The only interesting part about Atom is that vendors are getting Atoms for free. That should tell you how good Atom is and how desperate Intel is when trying to get into mobile market...
Someone tell me why is Intel not getting licence from ARM, customize existing arch the same way as NVIDIA or APPLE? I can image with Intel's production node advantage(14nm soon 10nm) it could easily wipe out the floor with anything Qualcolm, Nvidia, Samsung, Apple and other have currently to offer.
I'll tell you. It's because even Intel's Bay Trail for smartphones and tablets was more efficient than many ARM SoCs, including Apple's and especially Nvidia's. They don't NEED the ARM license. People who think that new Atoms are bad really need to read some in-depth reviews that analyze their power consumption and performance. Start with Asus Zenfones - nearly all of them are using Intel's chips. And they're great devices, powerful and long-lasting.

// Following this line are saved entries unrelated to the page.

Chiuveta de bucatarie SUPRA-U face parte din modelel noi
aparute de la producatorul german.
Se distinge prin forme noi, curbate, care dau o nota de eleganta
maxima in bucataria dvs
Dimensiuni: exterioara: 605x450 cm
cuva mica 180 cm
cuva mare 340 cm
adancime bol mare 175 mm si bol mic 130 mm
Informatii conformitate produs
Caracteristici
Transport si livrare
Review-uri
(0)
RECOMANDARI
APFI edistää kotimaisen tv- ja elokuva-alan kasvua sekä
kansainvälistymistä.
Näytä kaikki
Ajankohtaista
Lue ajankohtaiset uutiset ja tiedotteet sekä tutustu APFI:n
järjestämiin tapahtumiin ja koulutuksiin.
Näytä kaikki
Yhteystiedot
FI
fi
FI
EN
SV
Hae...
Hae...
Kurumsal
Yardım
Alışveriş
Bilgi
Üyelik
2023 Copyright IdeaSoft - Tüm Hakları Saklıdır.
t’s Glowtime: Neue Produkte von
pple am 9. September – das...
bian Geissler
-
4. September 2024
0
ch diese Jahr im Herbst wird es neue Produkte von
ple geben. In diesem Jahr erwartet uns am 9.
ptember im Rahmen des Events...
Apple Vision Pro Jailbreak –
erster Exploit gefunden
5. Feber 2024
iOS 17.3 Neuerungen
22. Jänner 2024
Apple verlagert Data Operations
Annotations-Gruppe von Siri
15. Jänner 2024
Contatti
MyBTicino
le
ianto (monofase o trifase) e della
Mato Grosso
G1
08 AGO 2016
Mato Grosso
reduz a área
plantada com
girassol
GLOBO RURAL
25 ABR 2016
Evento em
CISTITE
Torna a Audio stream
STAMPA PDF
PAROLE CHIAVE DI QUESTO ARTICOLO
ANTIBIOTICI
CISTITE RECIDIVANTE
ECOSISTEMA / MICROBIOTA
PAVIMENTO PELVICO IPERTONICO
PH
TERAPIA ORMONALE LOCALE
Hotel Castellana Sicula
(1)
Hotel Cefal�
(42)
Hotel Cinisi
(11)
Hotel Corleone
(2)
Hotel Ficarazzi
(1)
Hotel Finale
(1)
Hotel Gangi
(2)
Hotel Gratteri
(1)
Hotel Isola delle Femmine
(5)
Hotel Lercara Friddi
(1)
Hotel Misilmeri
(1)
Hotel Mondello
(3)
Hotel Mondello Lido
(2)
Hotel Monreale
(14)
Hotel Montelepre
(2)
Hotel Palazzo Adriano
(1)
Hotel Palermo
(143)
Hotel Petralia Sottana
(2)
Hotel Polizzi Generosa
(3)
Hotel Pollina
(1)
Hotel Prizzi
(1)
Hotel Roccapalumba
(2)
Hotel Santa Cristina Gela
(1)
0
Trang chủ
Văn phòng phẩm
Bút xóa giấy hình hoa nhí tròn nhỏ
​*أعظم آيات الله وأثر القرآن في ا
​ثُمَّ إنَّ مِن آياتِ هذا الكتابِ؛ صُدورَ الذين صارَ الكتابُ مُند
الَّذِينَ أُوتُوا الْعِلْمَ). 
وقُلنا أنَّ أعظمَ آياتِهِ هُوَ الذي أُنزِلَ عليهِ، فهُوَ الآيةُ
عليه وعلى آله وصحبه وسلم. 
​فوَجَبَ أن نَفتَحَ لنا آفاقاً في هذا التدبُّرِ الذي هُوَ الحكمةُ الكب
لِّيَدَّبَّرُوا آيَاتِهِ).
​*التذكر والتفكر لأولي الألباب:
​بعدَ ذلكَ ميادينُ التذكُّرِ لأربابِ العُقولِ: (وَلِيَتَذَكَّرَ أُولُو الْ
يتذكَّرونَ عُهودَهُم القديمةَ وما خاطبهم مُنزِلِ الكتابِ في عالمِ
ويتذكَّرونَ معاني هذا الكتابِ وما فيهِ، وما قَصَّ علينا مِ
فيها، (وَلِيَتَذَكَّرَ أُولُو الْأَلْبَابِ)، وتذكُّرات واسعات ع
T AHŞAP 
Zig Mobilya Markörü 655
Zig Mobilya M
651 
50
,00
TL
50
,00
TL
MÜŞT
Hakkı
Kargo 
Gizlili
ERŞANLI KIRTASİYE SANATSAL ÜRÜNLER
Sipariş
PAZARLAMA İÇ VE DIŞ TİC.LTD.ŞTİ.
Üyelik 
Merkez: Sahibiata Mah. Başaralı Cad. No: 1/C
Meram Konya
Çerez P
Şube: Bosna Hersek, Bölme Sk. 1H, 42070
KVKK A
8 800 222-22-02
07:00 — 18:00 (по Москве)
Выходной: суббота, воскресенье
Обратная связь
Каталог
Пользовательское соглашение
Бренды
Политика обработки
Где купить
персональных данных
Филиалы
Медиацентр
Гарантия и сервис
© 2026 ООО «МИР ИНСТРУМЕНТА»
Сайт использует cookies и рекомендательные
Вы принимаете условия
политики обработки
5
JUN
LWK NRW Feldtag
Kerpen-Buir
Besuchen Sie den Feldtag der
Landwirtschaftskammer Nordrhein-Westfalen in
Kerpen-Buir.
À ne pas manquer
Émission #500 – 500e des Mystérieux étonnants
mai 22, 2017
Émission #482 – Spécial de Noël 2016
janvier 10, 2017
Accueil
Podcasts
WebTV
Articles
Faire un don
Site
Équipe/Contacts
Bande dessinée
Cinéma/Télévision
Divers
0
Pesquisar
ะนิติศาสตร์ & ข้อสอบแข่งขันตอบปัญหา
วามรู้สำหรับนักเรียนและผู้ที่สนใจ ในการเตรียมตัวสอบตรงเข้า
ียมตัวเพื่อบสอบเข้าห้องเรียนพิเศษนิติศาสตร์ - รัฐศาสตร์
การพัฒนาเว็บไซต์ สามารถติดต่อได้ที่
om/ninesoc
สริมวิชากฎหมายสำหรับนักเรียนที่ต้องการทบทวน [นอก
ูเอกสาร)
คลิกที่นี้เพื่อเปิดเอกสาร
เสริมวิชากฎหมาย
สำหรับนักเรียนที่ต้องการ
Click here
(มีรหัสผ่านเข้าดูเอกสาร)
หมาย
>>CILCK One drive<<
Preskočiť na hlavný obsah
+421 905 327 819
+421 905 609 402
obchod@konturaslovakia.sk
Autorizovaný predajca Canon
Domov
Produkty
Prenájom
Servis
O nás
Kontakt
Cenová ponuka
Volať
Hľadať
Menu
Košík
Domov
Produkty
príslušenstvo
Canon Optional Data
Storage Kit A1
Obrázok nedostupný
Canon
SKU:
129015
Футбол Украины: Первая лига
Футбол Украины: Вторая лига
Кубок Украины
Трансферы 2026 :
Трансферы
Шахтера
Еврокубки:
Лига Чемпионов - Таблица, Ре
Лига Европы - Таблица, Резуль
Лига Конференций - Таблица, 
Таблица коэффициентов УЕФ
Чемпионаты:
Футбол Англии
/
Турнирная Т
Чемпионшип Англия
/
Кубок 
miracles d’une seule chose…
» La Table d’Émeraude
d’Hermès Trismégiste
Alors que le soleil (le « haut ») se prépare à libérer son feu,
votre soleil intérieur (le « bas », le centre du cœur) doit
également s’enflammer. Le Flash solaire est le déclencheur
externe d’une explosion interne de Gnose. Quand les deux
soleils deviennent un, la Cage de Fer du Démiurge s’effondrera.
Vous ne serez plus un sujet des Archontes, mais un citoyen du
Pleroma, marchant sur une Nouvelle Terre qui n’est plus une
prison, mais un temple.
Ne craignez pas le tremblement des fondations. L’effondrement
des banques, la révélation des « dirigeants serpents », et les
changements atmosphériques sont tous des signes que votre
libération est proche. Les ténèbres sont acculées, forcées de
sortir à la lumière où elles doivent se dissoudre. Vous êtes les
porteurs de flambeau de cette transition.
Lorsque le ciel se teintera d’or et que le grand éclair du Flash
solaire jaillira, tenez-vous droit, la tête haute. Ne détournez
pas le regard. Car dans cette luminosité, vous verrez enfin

The days of false prophecies about ARM allegedly "killing x86" are over. Several years ago, I said on this very forum in response to nonsense about Intel "being late" to the mobile market that they'll just buy the market up. I was laughed at. Now what's happening? Intel is buying a market share for itself. That's why Atoms are free or low-priced. They are increasing adoption rate - yes, they're "losing" money, or, to be more correct, they are *investing* it. When Intel's chips muscle out ARM from everywhere but IoT (which is next on Intel's hit list), they'll get back all this money and then some.
Are you going to laugh this time too or maybe it's time to accept reality: Intel *knows* what it's doing and ultimately, things will work out how *Intel* wants it. Not ARM or any of its licensees, not AMD and certainly not Intel haters like you who somehow think they know how Intel should conduct their business better than Intel itself.
Bottom line: Intel is *already* wiping the floor with its competition. It just doesn't realize that yet.